Master Speak 2017 (Bill Nygren - the chief investment officer @ Harris Associates, oversees about $27 billion)
Valuation: More and more of the opportunities in the market are going to involve more complex type of valuation work. Value is no longer just low P/E. There has to be something else tied to it that will be harder for a computer to figure out. An investor who tries to cut short the valuation approach by just focusing on P/E is sure to miss significant pieces of value.
Pricing power: It is hard to come up with companies that have pricing power today because so much of the opportunity, and venture capital money, is in finding a way to get a product directly from the producer to the consumer.The pricing power is probably with those companies that are earning almost no money because they are massively growing scale to become the dominant player and only then worry about monetising. Today, pricing power is in a different place than it was 20 years ago.
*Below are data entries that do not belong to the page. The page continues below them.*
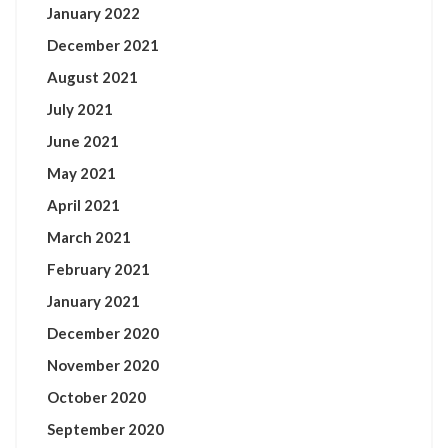
January 2022
December 2021
August 2021
July 2021
June 2021
May 2021
April 2021
March 2021
February 2021
January 2021
December 2020
November 2020
October 2020
September 2020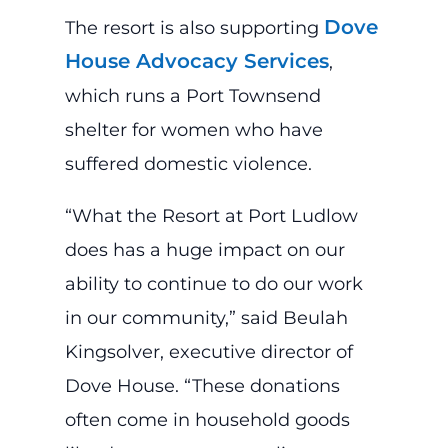
Dove
The resort is also supporting
House Advocacy Services
,
which runs a Port Townsend
shelter for women who have
suffered domestic violence.
“What the Resort at Port Ludlow
does has a huge impact on our
ability to continue to do our work
in our community,” said Beulah
Kingsolver, executive director of
Dove House. “These donations
often come in household goods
Companies that maximise per share value, no matter if that means they don’t grow or even if they shrink, will be great bets.
EPS growth: If we’re only in a 2% inflation environment and we only have 2% growth, it means that companies are retaining too much of their income to support a 4% nominal growth rate. They will then be able to use cash to purchase other companies or purchase their own stocks. So we see earnings per share (EPS) growth significantly exceeding net income growth. When you adjust to that, our expectations for EPS growth and dividends are not that much different from what it has been for the past decade.
The last thing we want is it [the management] trying to reinvest in an industry that isn’t going to grow.
Alphabet: When a company like Alphabet invests for growth, it is done through their income statement, which depresses its current earnings. When someone new looks at Alphabet and they see it trading at 35x earnings, they would say that it’s almost twice the market multiple and does not obviously look like value. If you look deeper, you may find they are losing $5 a share per year on some bets they are making. But when you consider what the Google search engine is worth, it’s not generating just the amount of reported earnings; it’s generating $5 a share more. These are VC-like investments made in the company that, if made through a VC firm, would be showing up on the balance sheet as an investment and not going through their income statement.
Mistakes: Not getting over the hump to make the investment in companies that went up by multiples of the price.
Evolution as a value investor: The definition of value always has had to be somewhat fluid to be more advanced than what other people are doing e.g. this company does not look cheap on a P/E basis but if you think about the following adjustments, it would be cheap.